Isaías (50,4-7)Mi Señor me ha dado una lengua de iniciado, para saber decir al abatido una palabra de aliento. Cada mañana me espabila el oído, para que escuche como los iniciados. El Señor me abrió el oído; y yo no resistí ni me eché atrás: ofrecí la espalda a los que me apaleaban, las mejillas a los que mesaban mi barba; no me tapé el rostro ante ultrajes ni salivazos. El Señor me ayuda, por eso no sentía los ultrajes; por eso endurecí el rostro como pedernal, sabiendo que no quedaría defraudado.
Me gustan las procesiones pero tienen un riesgo: vivir la Semana Santa como un espectador. No sólo eso, hay algo peor: un espectador que vive del emotivo recuerdo de un Cristo que dio, hace mucho tiempo, la vida por todos y que, año sí y año también, es sacado por la ciudad como amuleto protector al que aferrarme en tiempos oscuros.
Y lo cierto es que la primera lectura que nos ofrece este #DomingodeRamos es actual e incisiva, no deja lugar a los atajos. Con suerte para muchos, pasará sin pena ni gloria a la sombra de la lectura narrativa de la Pasión y de borriquitas, inciensos, palmas y olivos. Una lectura que habla de la acción de Dios sobre mí y de sus regalos más importantes: lengua para dar una palabra de aliento, oído para escuchar y toda una vida para ofrecer.
Jesús, si por algo se caracterizó y si por algo se cargó de una autoridad reconocida que cuestionó a la autoridad oficial, fue por hacer vida esto que hoy nos trae Isaías. Cristo fue la palabra de aliento de Dios para todo hombre y mujer. Cristo fue el modelo de hombre a la escucha de la voluntad de su Padre. Y Cristo fue la ofrenda máxima, el ejemplo de un amor sin límites que se ofrece sin límites.
¿Y yo?
La llegada de Jesús a Jerusalén aquel primer #DomingodeRamos no es más que la consecuencia lógica de una vida vivida desde estas tres dimensiones: desde la palabra, desde la escucha y desde la ofrenda. Y hoy a lo que se nos invita es a lo mismo. Y en un ambiente parecido. Y es que aquella Jerusalén, capital religiosa y política, lugar de encuentro y confrontación, aquella Jerusalén ocupada y anhelante de libertad, no es muy diferente a un mundo, el de hoy, que también se vive ocupado, confrontado, sediento de una libertad que no parece llegar. Hoy, como ayer, seguimos anhelando la llegada de una liberación profunda pero, a la par, vendemos nuestras emociones a cualquiera capaz de movilizarnos afectivamente y capaz de decirnos lo que necesitamos oír. Los anhelos son los mismos de siempre pero también lo es nuestra falta de valentía, nuestra torpeza, nuestro miedo por salirnos de lo establecido, de lo conocido, de lo cómodo, en definitiva.

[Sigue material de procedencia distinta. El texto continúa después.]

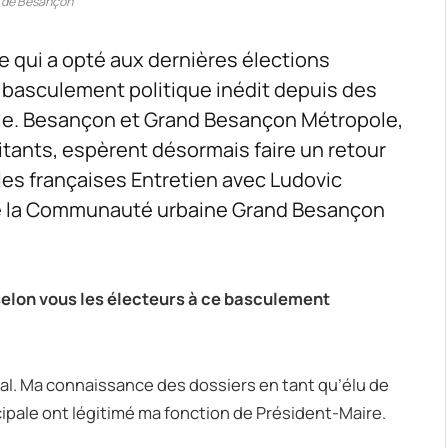
e de Besançon
e qui a opté aux dernières élections
basculement politique inédit depuis des
le. Besançon et Grand Besançon Métropole,
ants, espèrent désormais faire un retour
lles françaises Entretien avec Ludovic
de la Communauté urbaine Grand Besançon
selon vous les électeurs à ce basculement
al. Ma connaissance des dossiers en tant qu’élu de
cipale ont légitimé ma fonction de Président-Maire.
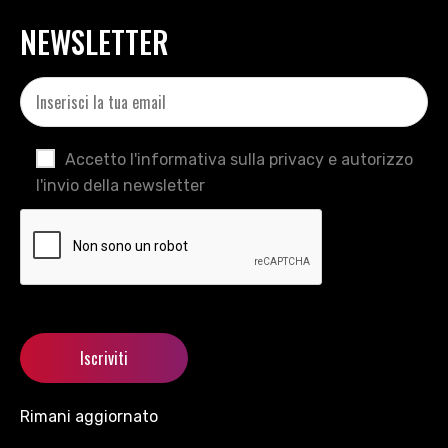
NEWSLETTER
Accetto l'informativa sulla privacy e autorizzo
l'invio della newsletter
Rimani aggiornato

Estoy llamado a ser palabra de aliento. ¿Quién necesita esta palabra mía? ¿Me lo he preguntado alguna vez? ¿Quién está esperando que yo le hable, le mire, le acoja y le cuente que sí, que hay esperanza, que sí, que Dios le ama, que está con él, que al final triunfa la vida y la luz? Palabra que me compromete. Palabra que remueve. Palabra que provoca, que cuestiona, que destapa la mentira, palabra de verdad.
Estoy llamado a vivir en la escucha permanente. Llamado a leer la voz de Dios a través de las circunstancias, de las personas, de la Iglesia, de la oración. Llamado a pararme y a escuchar. Llamado a hacer silencio y a callar. Llamado a obedecer al Padre. Llamado a supeditar mis planes a los suyos, a tenerle en cuenta en mis decisiones, a afrontar lo que venga por delante. Vertiginoso.
Y llamado a ofrecer mi vida, mi espalda, mi mejilla, mis manos, mis pies, todo mi ser. Llamado a gastarme, a darme por entero. Llamado a aceptar la soledad, los golpes, la incomprensión, el rechazo. Llamado a llevar la carga que llega siempre tras la palabra dicha tras la escucha atenta.
“El Señor me ayuda” dice el profeta. Jesús lo sabía también. Y lo sentía. Y con el rostro endurecido entra en Jerusalén sabiendo que no va a volver a salir y, a la vez, sabiendo que su Padre no le va a defraudar. Tampoco me defraudará a mí. Entremos con Él.